Ip, who is a member of Hong Kong’s Executive Council, said in a TV interview that part of the reason why she was drawing the conclusion was because James Tien Pei-chun, honorary chairman of the Liberal Party, had also come to expect such an outcome on the vote on the fugitives law.
Tien, known for forthright views, had previously criticized the mainland’s legal system, saying people and the business sector in Hong Kong didn’t have much faith in the way the mainland conducts legal proceedings. In 2003, Tien played a role in then Hong Kong chief executive Tung Chee-hwa’s decision to drop controversial national security legislation.
The Liaison Office on Friday held a meeting with Hong Kong delegates of the Chinese People’s Political Consultative Conference (CPPCC), China’s top political advisory body, and local deputies of the National People’s Congress (NPC), the country’s legislature.
According to some of the attendees, the office urged the delegates during the meeting to fully support the government in its bid to revise the Fugitive Offenders and Mutual Legal Assistance in Criminal Matters Legislation (Amendment) Bill 2019, deliberations on which have been stuck in the Legislative Council due to strong opposition from the pan-democratic camp.
Tien told media on Saturday that he believes business representatives in Legco would fall back in line and vote to support the changes following the push by Beijing, although he hoped he was wrong.
In the Sunday interview, Ip said she believes that as the Liaison Office has clearly expressed its stance and asked for full support from pro-establishment lawmakers, the camp will facilitate passage of the bill.
In other comments, Ip pointed out that Hong Kong is a free, pluralistic and open society and therefore every major issue in the city inevitably invites different opinions.
The only way to ease the public’s concern over the law changes is to pass it as soon as possible so that people will get to realize that their worries had been misplaced, she said.
That said, Ip criticized the government for having underestimated the disputes over the bill and conducting consultations too hastily, calling on it to make full preparations next time if it wants to push for legislation of Article 23 of the Basic Law, which deals with national security issues.

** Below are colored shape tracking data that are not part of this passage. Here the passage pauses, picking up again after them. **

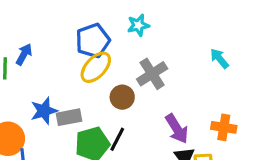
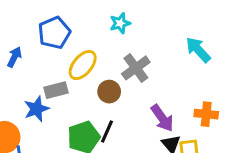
blue pentagon: (93, 41) -> (54, 33), moved
cyan arrow: (219, 59) -> (198, 50), size x1.4
gray rectangle: (69, 117) -> (56, 90), moved

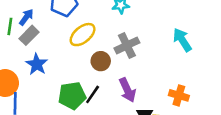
gray rectangle: (56, 90) -> (29, 35), moved, turned -42
blue star: (36, 109) -> (37, 64), turned -30
purple arrow: (162, 118) -> (127, 90), moved

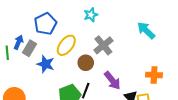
gray rectangle: (29, 35) -> (29, 48), moved
blue star: (37, 64) -> (46, 64), moved

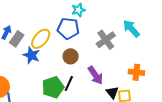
blue pentagon: (45, 24) -> (68, 28), moved, turned 30
yellow ellipse: (66, 45) -> (41, 39), moved
gray cross: (103, 45) -> (106, 40), moved

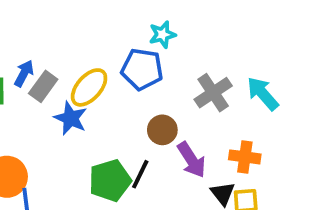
cyan arrow: (131, 28) -> (263, 94), moved
brown circle: (71, 56) -> (162, 130), moved
orange cross: (136, 72) -> (245, 157), moved

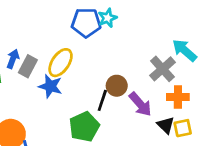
blue pentagon: (142, 69) -> (86, 23), moved
gray cross: (213, 93) -> (162, 69), moved
black line: (140, 174) -> (102, 100), moved

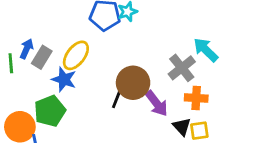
brown circle: (117, 86) -> (133, 83), size x1.5
green pentagon: (84, 127) -> (50, 111), moved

Ip added that it would be dangerous for the government to use the number of street protesters as a guide for its decision-making process.

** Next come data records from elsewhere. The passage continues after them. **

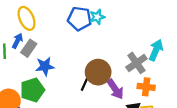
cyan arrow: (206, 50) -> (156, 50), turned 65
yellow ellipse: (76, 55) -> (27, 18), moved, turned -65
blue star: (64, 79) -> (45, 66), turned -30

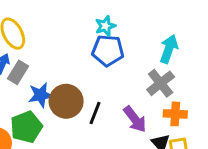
blue pentagon: (80, 19) -> (108, 51), moved
cyan arrow: (156, 50) -> (169, 49), moved
brown circle: (98, 72) -> (66, 101), moved

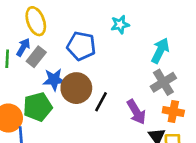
cyan arrow: (169, 49) -> (160, 51), moved
blue pentagon: (108, 51) -> (81, 46), moved

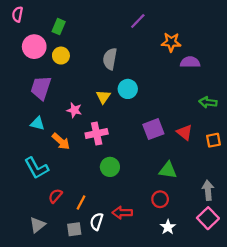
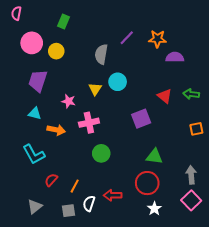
purple line: (138, 21) -> (127, 38), moved
green rectangle: (59, 27) -> (63, 21), moved
red triangle: (185, 132) -> (165, 96), moved
orange arrow: (61, 141) -> (56, 130), turned -30
red circle: (160, 199) -> (147, 183), size x1.5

In a post on his official blog on Sunday, Financial Secretary Paul Chan Mo-po wrote that the bill is aimed to make Hong Kong safer by preventing fugitives from hiding in the city.
People have been questioning the proposed changes because they lack full understanding or have some misunderstanding, he said.
Meanwhile, pro-Beijing lawmaker Starry Lee Wai-king, who chairs the House Committee, told media that taking the proposed amendments straight to the full council as a way to end the current impasse between the two rival camps in the Legco is an option.
While the bill makes progress, lawmakers can still request some revision in the contents, she said.
According to Lee, she has asked members of the House Committee to submit their opinions by 5pm Tuesday on how the bills committee should proceed. If they fail to reach a consensus, voting is likely, she said.
Civic Party lawmaker Jeremy Tam Man-ho warned that if the government insists on taking the bill the full council, it will have to face the consequences of disregarding both public opinion and interests of the business sector.